Abdirahman Mohamed Warsame (born between 1957 and 1962), known by his nom de guerre Mahad Karate, is the deputy emir of Al-Shabaab and the leader of Al-Shabaab's intelligence service, the Amniyat.

== Early life ==
Mahad Karate was born as Abdirahman Mohamed Warsame between 1957 and 1962 in the town of Xarardheere in the Mudug region, Somalia. He is a member of the Hawiye clan. Before he joined Al-Shabaab and before the Somali Rebellion, Mahad was a member of the Somali intelligence service of the revolutionary government. He later joined Al-Itihaad al-Islamiya after the Somali Rebellion before joining al-Shabaab He speaks Somali, Arabic and basic Swahili.

==Militant Career==

=== Al-Shabaab ===
Karate was a member of Al-Shabaab's security and financial unit until he was considered the new leader of Al-Shabaab with Ahmad Diriye, though Ahmad Diriye was chosen for it, he became the deputy emir. Due to this, an inter-conflict arose with supporters of Karate and supporters of Diriye having disputes with each other and armed conflicts, with one example being a 2023 conflict between a pro-Karate faction against a pro-Dirie faction in Jilib and Hargeisa-Yarey settlement in Middle Juba, about 400 kilometres (248 miles) south of Mogadishu.

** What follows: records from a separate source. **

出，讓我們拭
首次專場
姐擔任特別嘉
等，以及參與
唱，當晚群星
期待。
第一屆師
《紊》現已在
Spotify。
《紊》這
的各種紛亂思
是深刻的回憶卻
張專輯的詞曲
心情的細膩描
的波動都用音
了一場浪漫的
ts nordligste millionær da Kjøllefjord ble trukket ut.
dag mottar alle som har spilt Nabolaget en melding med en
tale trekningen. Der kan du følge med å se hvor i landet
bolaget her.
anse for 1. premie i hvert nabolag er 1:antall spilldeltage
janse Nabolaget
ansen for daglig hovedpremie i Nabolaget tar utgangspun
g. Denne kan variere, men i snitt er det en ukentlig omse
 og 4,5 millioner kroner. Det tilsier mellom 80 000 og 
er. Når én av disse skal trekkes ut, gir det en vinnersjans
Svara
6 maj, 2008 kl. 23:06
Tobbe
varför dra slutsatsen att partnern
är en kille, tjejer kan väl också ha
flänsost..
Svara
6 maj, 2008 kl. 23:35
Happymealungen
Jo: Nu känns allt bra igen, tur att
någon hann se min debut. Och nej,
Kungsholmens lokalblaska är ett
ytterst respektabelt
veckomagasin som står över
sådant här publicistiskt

The Amniyat, al-Shabaab's intelligence and security wing, has been instrumental in conducting suicide attacks and assassinations throughout Somalia and neighboring countries, including Kenya. Under the leadership of Karate, the Amniyat orchestrated the April 2, 2015, attack on Garissa University College in Kenya. This devastating assault, which deliberately targeted Christian students and resulted in the deaths of 150 people, remains al-Shabaab's deadliest operation in Kenya. After this operation, the United States Department of Defense designated Karate as a Specially Designated Global Terrorist (SDGT) in response to the attack and later, on November 11, 2015, offered $5 million for any information leading to the arrest or death of Karate. Even after the designation, Karate remained in command and directed Amniyat attacks throughout Somalia. In January 2016, the Amniyat, under his leadership, ambushed a Kenyan army base in El Adde, Somalia, killing over 100 soldiers.

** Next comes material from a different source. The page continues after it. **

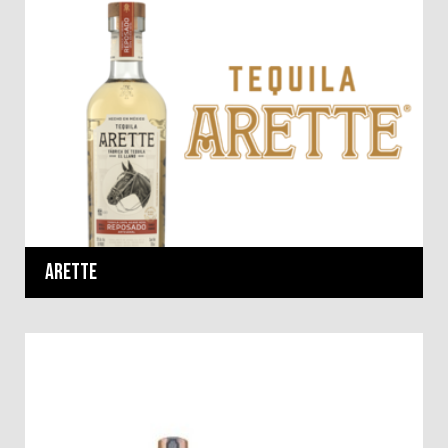
Arette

In February 2016, media reports surfaced claiming that Mahad Karate and 50 other militants had been killed in a Kenyan airstrike targeting an Amniyat training camp. However, al-Shabaab denied the strike, and a Somali intelligence source expressed doubts about Karate's death. After reports of his possible death, media sources offered little information on Karate's activities until February 26, 2021, when the United Nations Security Council placed him on its sanctions list for his role in al-Shabaab.

In May 2022, Mahad Karate was interviewed by the United Kingdom broadcasting network Channel 4. During the interview, he discussed the incompatibility of Islam and democracy, stating: “the truth is, on this earth, nobody has achieved their principles, systems, and administration by being peaceful... Democracy is a religion for non-Muslims. It's against our beliefs and identity. We are Muslims. Islam and democracy cannot be compatible.”.

In 2022, the United States announced rewards of up to $10 million each for information leading to the identification of three key Al-Shabaab figures: emir Ahmed Diriye, second-in-command Mahad Karate, and US citizen Jehad Mostafa, who held various roles within the group. The bounty was doubled from the $5 million a few years earlier.